Hey all, When using Dagster with k8s I'm curious ...
# deployment-kubernetes
a
Hey all, When using Dagster with k8s I'm curious what happens if an op uses too much memory on the pod it is running in? That is usually an OOMKilled status on the pod. Will that error be captured by a failure hook? If so, what information will the failure hook receive about the failure? Is it possible to catch the OOM and run a different op without the job failing?
s
I think the behavior depends slightly on whether you are using the K8sExecutionEngine (every op in its own pod) or the default, which I think is MultiprocessExcutionEngine.
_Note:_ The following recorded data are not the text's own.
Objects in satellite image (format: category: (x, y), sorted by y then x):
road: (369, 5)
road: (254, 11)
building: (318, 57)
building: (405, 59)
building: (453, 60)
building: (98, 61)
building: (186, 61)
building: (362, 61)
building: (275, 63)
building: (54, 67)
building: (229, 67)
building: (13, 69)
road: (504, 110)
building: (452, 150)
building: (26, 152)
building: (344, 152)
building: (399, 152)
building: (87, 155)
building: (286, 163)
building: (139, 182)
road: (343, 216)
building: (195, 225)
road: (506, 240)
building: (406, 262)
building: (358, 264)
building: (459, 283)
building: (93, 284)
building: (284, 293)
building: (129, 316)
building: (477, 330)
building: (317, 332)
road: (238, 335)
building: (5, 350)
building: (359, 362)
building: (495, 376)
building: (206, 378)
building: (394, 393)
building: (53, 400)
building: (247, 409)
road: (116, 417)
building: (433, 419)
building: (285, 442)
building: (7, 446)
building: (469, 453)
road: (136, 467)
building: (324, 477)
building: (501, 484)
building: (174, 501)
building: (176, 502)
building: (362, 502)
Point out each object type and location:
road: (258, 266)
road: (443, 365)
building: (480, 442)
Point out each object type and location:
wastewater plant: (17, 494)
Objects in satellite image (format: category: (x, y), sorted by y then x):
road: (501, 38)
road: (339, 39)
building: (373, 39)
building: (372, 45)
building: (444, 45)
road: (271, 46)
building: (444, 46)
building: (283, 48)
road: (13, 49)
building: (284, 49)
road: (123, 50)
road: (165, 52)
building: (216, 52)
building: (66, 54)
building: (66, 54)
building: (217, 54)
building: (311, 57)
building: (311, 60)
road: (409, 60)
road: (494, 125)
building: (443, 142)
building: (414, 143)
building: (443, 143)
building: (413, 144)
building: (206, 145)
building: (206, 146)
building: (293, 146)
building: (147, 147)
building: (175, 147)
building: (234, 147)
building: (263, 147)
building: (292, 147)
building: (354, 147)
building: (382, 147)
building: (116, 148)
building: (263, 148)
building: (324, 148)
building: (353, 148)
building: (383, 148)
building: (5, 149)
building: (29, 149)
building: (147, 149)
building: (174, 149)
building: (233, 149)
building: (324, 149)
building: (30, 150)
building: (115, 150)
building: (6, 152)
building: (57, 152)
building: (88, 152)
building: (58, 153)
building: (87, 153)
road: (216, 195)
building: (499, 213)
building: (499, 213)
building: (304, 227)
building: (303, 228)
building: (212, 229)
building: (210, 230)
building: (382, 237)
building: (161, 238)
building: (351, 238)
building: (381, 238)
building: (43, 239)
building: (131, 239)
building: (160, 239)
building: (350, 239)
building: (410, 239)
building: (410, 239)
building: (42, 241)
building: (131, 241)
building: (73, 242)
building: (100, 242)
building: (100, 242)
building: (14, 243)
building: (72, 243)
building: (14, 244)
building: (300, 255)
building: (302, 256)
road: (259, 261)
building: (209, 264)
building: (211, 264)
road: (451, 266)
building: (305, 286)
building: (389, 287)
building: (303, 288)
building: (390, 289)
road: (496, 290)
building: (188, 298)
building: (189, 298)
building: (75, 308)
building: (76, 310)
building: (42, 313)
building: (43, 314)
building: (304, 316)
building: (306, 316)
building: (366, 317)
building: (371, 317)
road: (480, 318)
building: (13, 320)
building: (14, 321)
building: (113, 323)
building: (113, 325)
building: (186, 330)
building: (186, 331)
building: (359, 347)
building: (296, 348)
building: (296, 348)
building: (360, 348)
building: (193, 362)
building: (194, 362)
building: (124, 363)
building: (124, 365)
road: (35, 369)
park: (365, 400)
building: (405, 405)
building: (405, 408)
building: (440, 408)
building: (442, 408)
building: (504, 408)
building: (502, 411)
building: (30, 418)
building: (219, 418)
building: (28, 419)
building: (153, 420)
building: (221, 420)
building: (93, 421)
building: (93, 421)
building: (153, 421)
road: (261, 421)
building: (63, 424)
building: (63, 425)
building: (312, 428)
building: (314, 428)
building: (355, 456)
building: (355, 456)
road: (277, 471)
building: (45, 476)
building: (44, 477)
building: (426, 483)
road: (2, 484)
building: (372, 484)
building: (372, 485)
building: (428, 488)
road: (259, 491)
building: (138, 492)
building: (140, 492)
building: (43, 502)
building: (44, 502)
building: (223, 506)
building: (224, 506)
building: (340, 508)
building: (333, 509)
What generally happens is that the op will fail, and you'll see a mysterious error message -- "op failed without receiving error message". If you are spinning up each op in a new pod, I think it will create a new pod and retry. If you are running all ops in the same pod, it will not retry, because the pod no longer exists, and failure hooks will not fire, because the execution environment is gone. In all cases, if the job fails, it will be marked as a failure, and you can set up a sensor to retry it, or you can use the
dagster/max_retries
and
dagster/retry_strategy
tags to set up a retry policy for the job as a whole or in part.
j
Some caveats here:
dagster/max_retries
and
dagster/retry_strategy
will be available in oss Dagster 0.15.0, releasing this week (we were able to release them a bit earlier in Cloud, since it’s all stuff on our side).
Is it possible to catch the OOM and run a different op without the job failing
Not currently, but having a try catch inside jobs is an interesting idea
a
Great, thanks for this context. For my use case being able to see or catch that the job failed with an OOM would be helpful.